Mbenza : En ce qui me concerne, j'ai été à deux doigts de signer à El Merriekh, au Soudan. Il s'agissait là d'une vieille connaissance du TPM dans les compétitions interclubs africaines et je n'étais pas opposé à ce défi. Mais le président m'en a dissuadé aussi. Finalement, je me suis rallié à son opinion. Et je ne m'en plains pas.

Quelle aura été l'importance d'un autre ancien joueur du TPM, Mbokani, pour vous ?

Kabangu : Au départ, c'est lui qui nous a encouragés à saisir cette chance. Son message était d'ailleurs le même pour tous les joueurs. Il nous a clairement fait comprendre qu'Anderlecht était un point de chute idéal pour un Africain. Même s'il en a bavé parfois lui-même.

Mbenza : Son expérience nous est évidemment profitable. Car tout est nouveau pour nous : le climat, la nourriture, la charge de travail aux entraînements. Il est passé par là et nous sert de guide.

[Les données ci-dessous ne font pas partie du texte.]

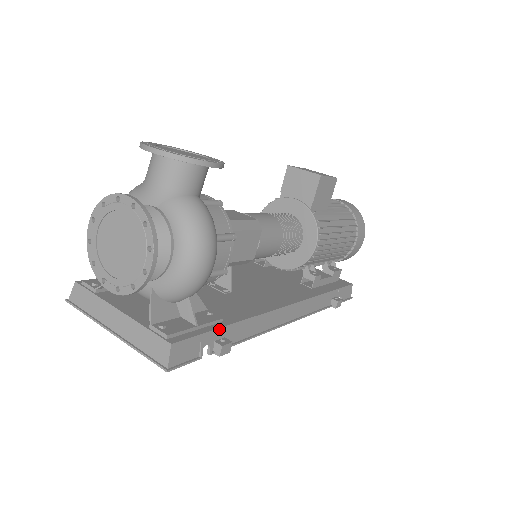
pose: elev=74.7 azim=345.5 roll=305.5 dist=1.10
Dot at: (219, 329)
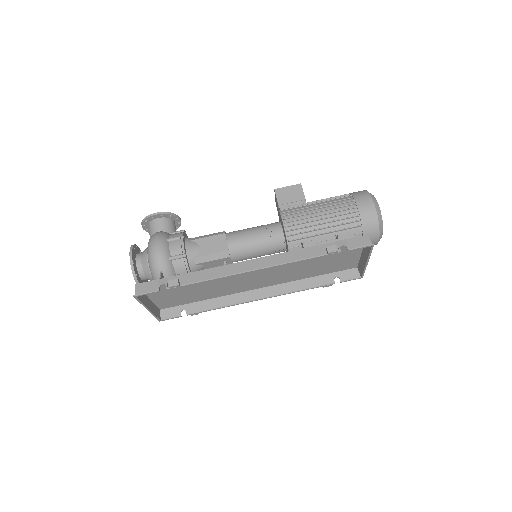
Dot at: (173, 277)
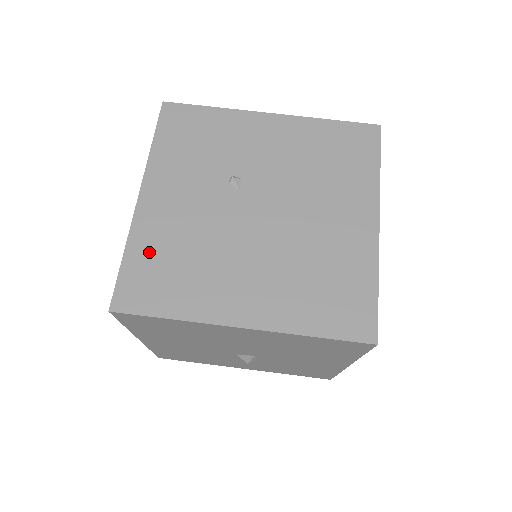
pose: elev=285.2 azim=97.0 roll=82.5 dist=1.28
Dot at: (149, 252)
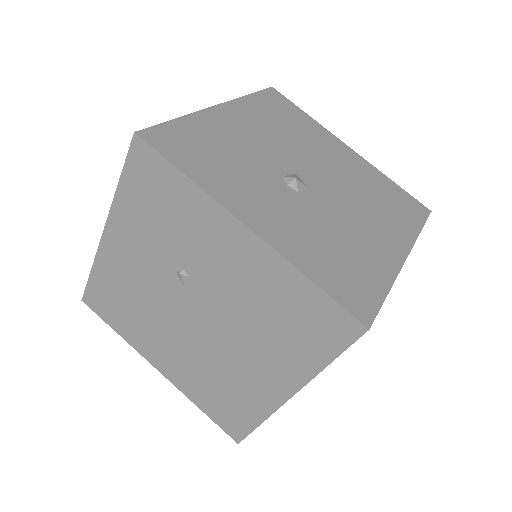
Dot at: (107, 282)
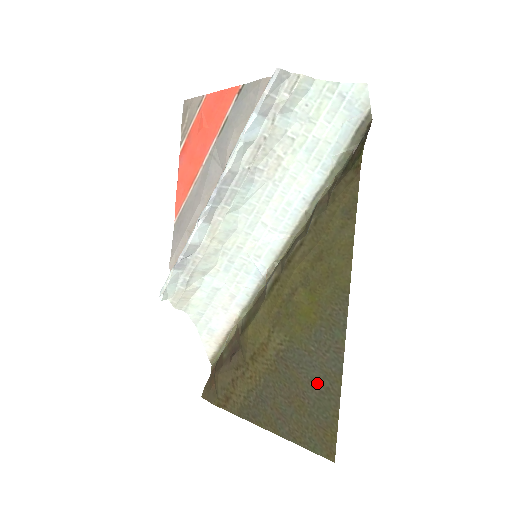
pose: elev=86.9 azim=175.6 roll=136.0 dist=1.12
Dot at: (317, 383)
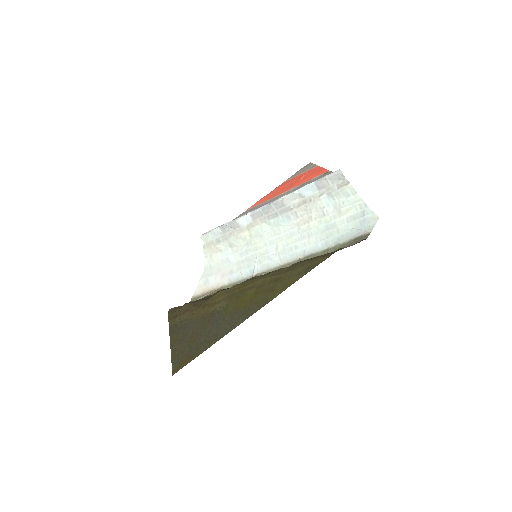
Dot at: (210, 335)
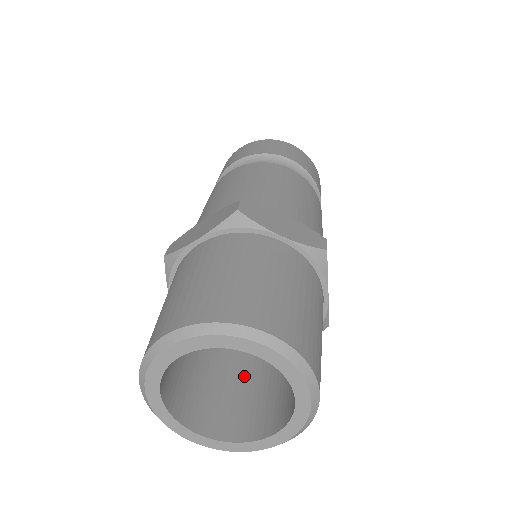
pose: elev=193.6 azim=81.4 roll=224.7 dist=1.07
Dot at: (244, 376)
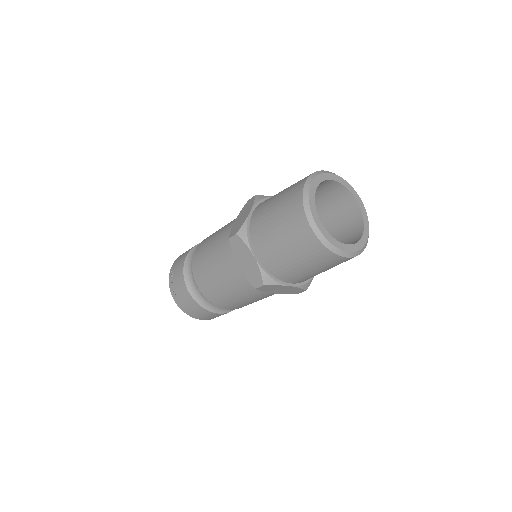
Dot at: occluded
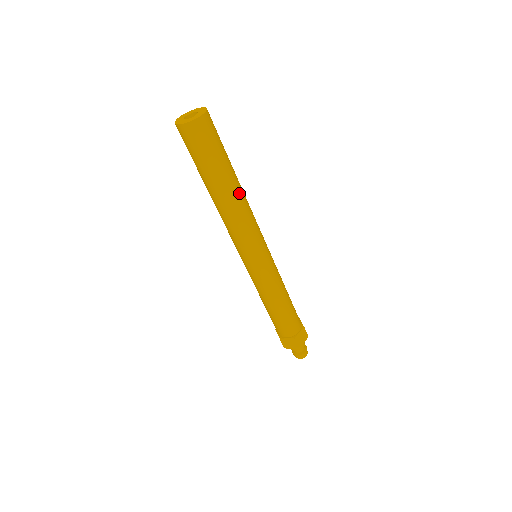
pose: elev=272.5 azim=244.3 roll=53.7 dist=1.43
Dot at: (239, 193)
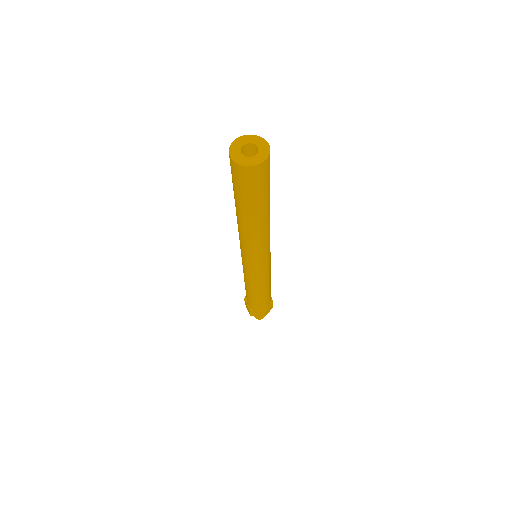
Dot at: occluded
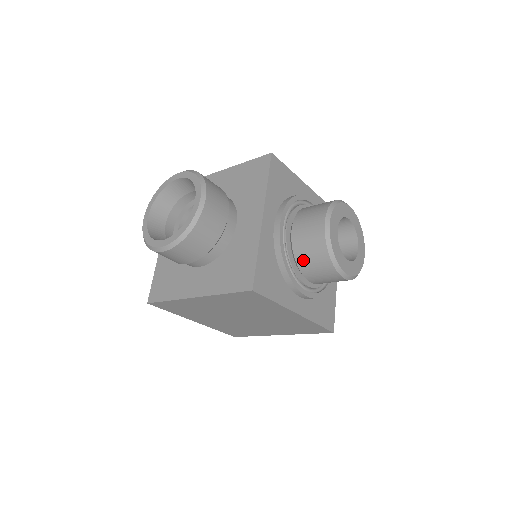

Sans congés depuis trois ans

Dieu était encore adolescent au moment d'aboutir au Sporting. Vous aviez déjà 26 et 27 ans à votre arrivée. N'est-ce pas tard pour franchir ce pas ?

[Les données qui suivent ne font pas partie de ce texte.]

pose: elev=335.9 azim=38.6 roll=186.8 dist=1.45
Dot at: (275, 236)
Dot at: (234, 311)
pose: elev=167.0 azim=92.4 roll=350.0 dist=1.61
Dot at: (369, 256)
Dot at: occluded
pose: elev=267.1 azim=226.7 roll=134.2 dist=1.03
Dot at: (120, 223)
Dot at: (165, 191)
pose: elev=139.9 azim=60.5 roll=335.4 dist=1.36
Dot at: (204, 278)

Kabangu : Je suis originaire de Mbuji-Mayi dans le Kasaï Oriental. J'ai accompli un long chemin avant d'arriver au Tout Puissant. Ma carrière aurait peut-être subi un coup d'accélérateur si j'avais fait toutes mes classes là-bas. Mais je n'ai pas de regret par rapport à ce passé.

Mbenza : Le plus important, ce n'est pas l'âge mais le vécu. Nous avons quand même eu la chance, Patou et moi, d'évoluer dans le plus grand club du Congo et même d'Afrique, vu nos deux victoires en Ligue des Champions. C'est un bagage peu banal, même si nous sommes conscients de repartir de zéro ici.

La différence est à ce point énorme ?

Mbenza : Pour nous juger pleinement, il faudra attendre la saison prochaine. En réalité, nous n'avons plus eu droit à des congés depuis trois ans. Compétition régionale au Katanga, compétition nationale, Ligue des Champions d'Afrique : nous étions sur le pont toute l'année.

Kabangu : Et on a repris par un travail foncier lors du stage avec Anderlecht en janvier. Dans ces conditions, nous étions parfois exténués. Comme Bedi, je crois qu'il faudra attendre la campagne à venir pour être fixés sur nos possibilités réelles. On a enchaîné compétitions sur compétitions. Et trop, c'est trop.

Mbenza : On a tout de même une chance : les déplacements sont courts ici. Au pays, on était constamment en retraite.

Pourquoi avoir quitté le meilleur club du continent ?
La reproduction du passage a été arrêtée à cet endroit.